Your task: For the entries below, how many lines contain the word "услугами"? Reply with the number and nothing else.

Dataset entries

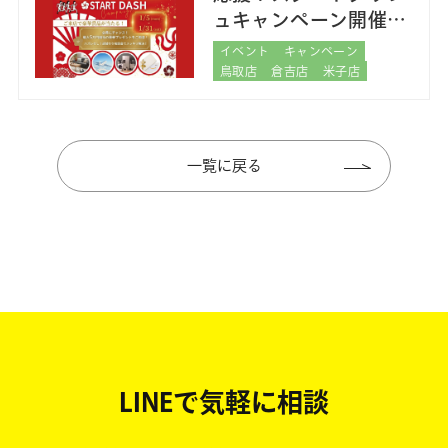
ュキャンペーン開催中
イベント
キャンペーン
鳥取店
倉吉店
米子店
一覧に戻る
LINEで気軽に相談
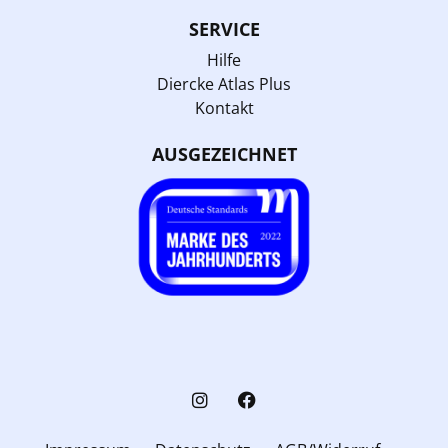
SERVICE
Hilfe
Diercke Atlas Plus
Kontakt
AUSGEZEICHNET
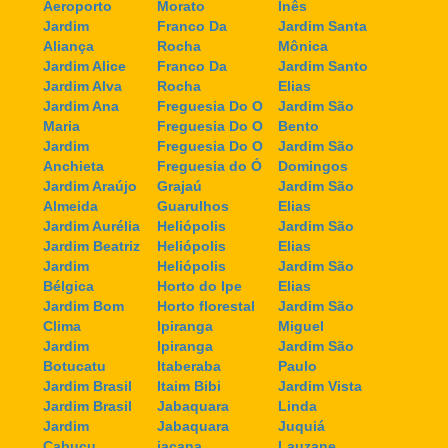
Aeroporto
Morato
Inês
Jardim
Franco Da
Jardim Santa
Aliança
Rocha
Mônica
Jardim Alice
Franco Da
Jardim Santo
Jardim Alva
Rocha
Elias
Jardim Ana
Freguesia Do O
Jardim São
Maria
Freguesia Do O
Bento
Jardim
Freguesia Do O
Jardim São
Anchieta
Freguesia do Ó
Domingos
Jardim Araújo
Grajaú
Jardim São
Almeida
Guarulhos
Elias
Jardim Aurélia
Heliópolis
Jardim São
Jardim Beatriz
Heliópolis
Elias
Jardim
Heliópolis
Jardim São
Bélgica
Horto do Ipe
Elias
Jardim Bom
Horto florestal
Jardim São
Clima
Ipiranga
Miguel
Jardim
Ipiranga
Jardim São
Botucatu
Itaberaba
Paulo
Jardim Brasil
Itaim Bibi
Jardim Vista
Jardim Brasil
Jabaquara
Linda
Jardim
Jabaquara
Juquiá
Cabuçu
jaçana
Lauzane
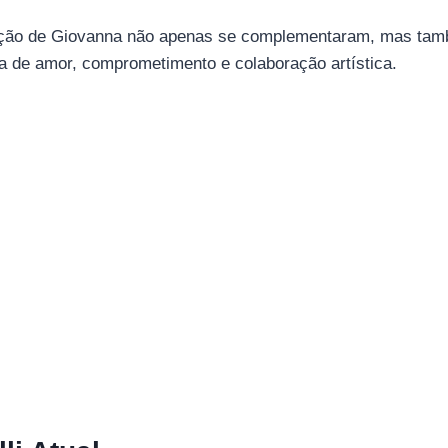
atuação de Giovanna não apenas se complementaram, mas t
sa de amor, comprometimento e colaboração artística.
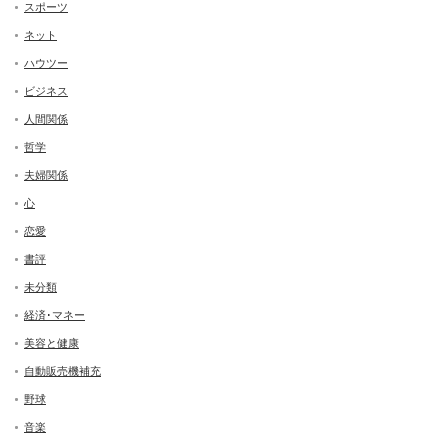
スポーツ
ネット
ハウツー
ビジネス
人間関係
哲学
夫婦関係
心
恋愛
書評
未分類
経済･マネー
美容と健康
自動販売機補充
野球
音楽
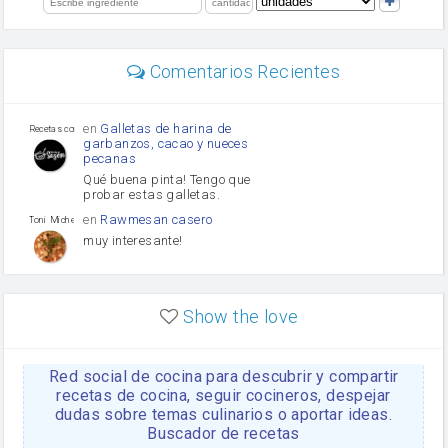
limón
perejil
carne picada
Diente de ajo
Comentarios Recientes
mayonesa
Tomates
Puerro
en
Galletas de harina de
Recetas con sazon
garbanzos, cacao y nueces
pecanas
Qué buena pinta! Tengo que
probar estas galletas.
en
Rawmesan casero
Toni Michel Caubet
muy interesante!
en
Lasaña casera fácil y
HOJALDROSA TV
rápida
Show the love
VIDEO EXPLIATIVO
https://youtu.be/J5e1ddxNWjk
Red social de cocina para descubrir y compartir
en
Gachas de la abuela
HOJALDROSA TV
Rosa
recetas de cocina, seguir cocineros, despejar
dudas sobre temas culinarios o aportar ideas.
https://youtu.be/Mz69gcVO3sI
Buscador de recetas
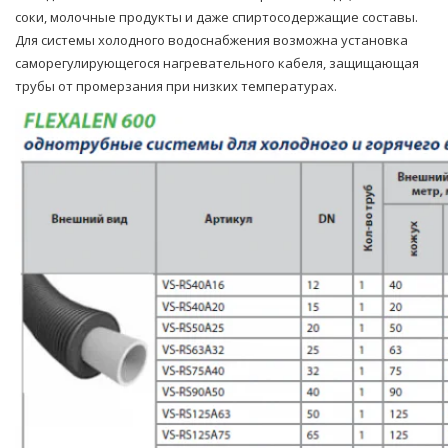
соки, молочные продукты и даже спиртосодержащие составы.
Для системы холодного водоснабжения возможна установка
саморегулирующегося нагревательного кабеля, защищающая
трубы от промерзания при низких температурах.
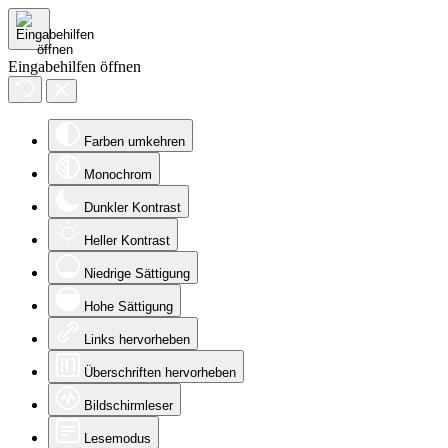
Eingabehilfen öffnen
Farben umkehren
Monochrom
Dunkler Kontrast
Heller Kontrast
Niedrige Sättigung
Hohe Sättigung
Links hervorheben
Überschriften hervorheben
Bildschirmleser
Lesemodus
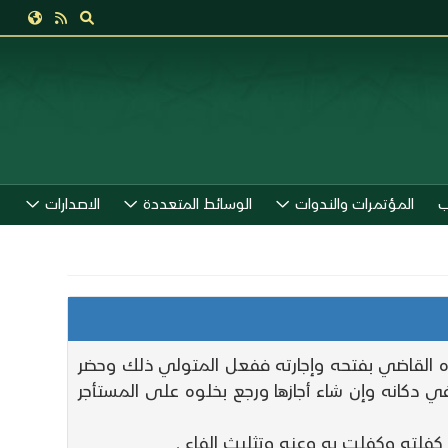
ب
المؤتمرات والندوات
الوسائط المتعددة
الاصدارات
ه القاضي بفتحه وإجارته ففعل المتولي ذلك وحضر
ي دكانه وإن شاء أجازها ورجع بخلوه على المستأجر
 كفلته وكفلت به وعنه وتثليث الفاء .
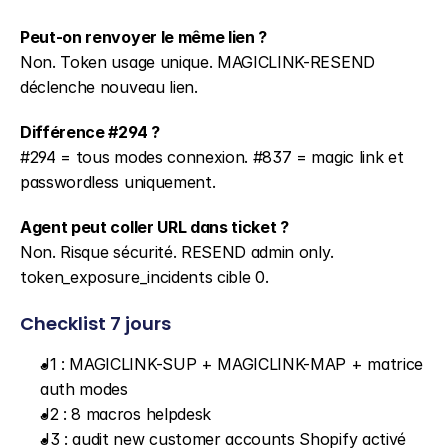
Peut-on renvoyer le même lien ?
Non. Token usage unique. MAGICLINK-RESEND 
déclenche nouveau lien.
Différence #294 ?
#294 = tous modes connexion. #837 = magic link et 
passwordless uniquement.
Agent peut coller URL dans ticket ?
Non. Risque sécurité. RESEND admin only. 
token_exposure_incidents cible 0.
Checklist 7 jours
J1 : MAGICLINK-SUP + MAGICLINK-MAP + matrice 
auth modes
J2 : 8 macros helpdesk
J3 : audit new customer accounts Shopify activé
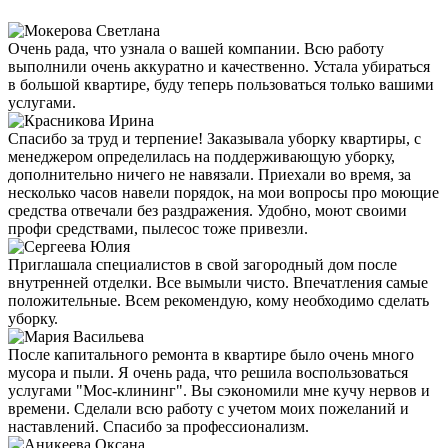
Очень рада, что узнала о вашей компании. Всю работу
выполнили очень аккуратно и качественно. Устала убираться
в большой квартире, буду теперь пользоваться только вашими
услугами.
Спасибо за труд и терпение! Заказывала уборку квартиры, с
менеджером определилась на поддерживающую уборку,
дополнительно ничего не навязали. Приехали во время, за
несколько часов навели порядок, на мои вопросы про моющие
средства отвечали без раздражения. Удобно, моют своими
профи средствами, пылесос тоже привезли.
Приглашала специалистов в свой загородный дом после
внутренней отделки. Все вымыли чисто. Впечатления самые
положительные. Всем рекомендую, кому необходимо сделать
уборку.
После капитального ремонта в квартире было очень много
мусора и пыли. Я очень рада, что решила воспользоваться
услугами "Мос-клининг". Вы сэкономили мне кучу нервов и
времени. Сделали всю работу с учетом моих пожеланий и
наставлений. Спасибо за профессионализм.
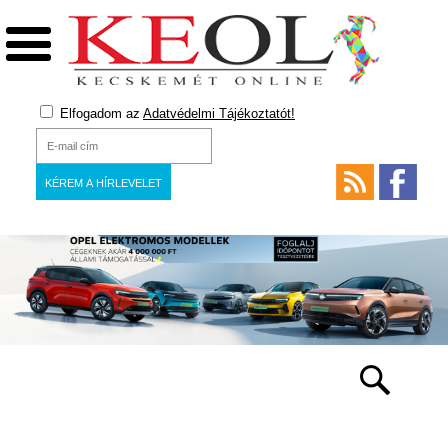
Elfogadom az
Adatvédelmi Tájékoztatót!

Response area: 2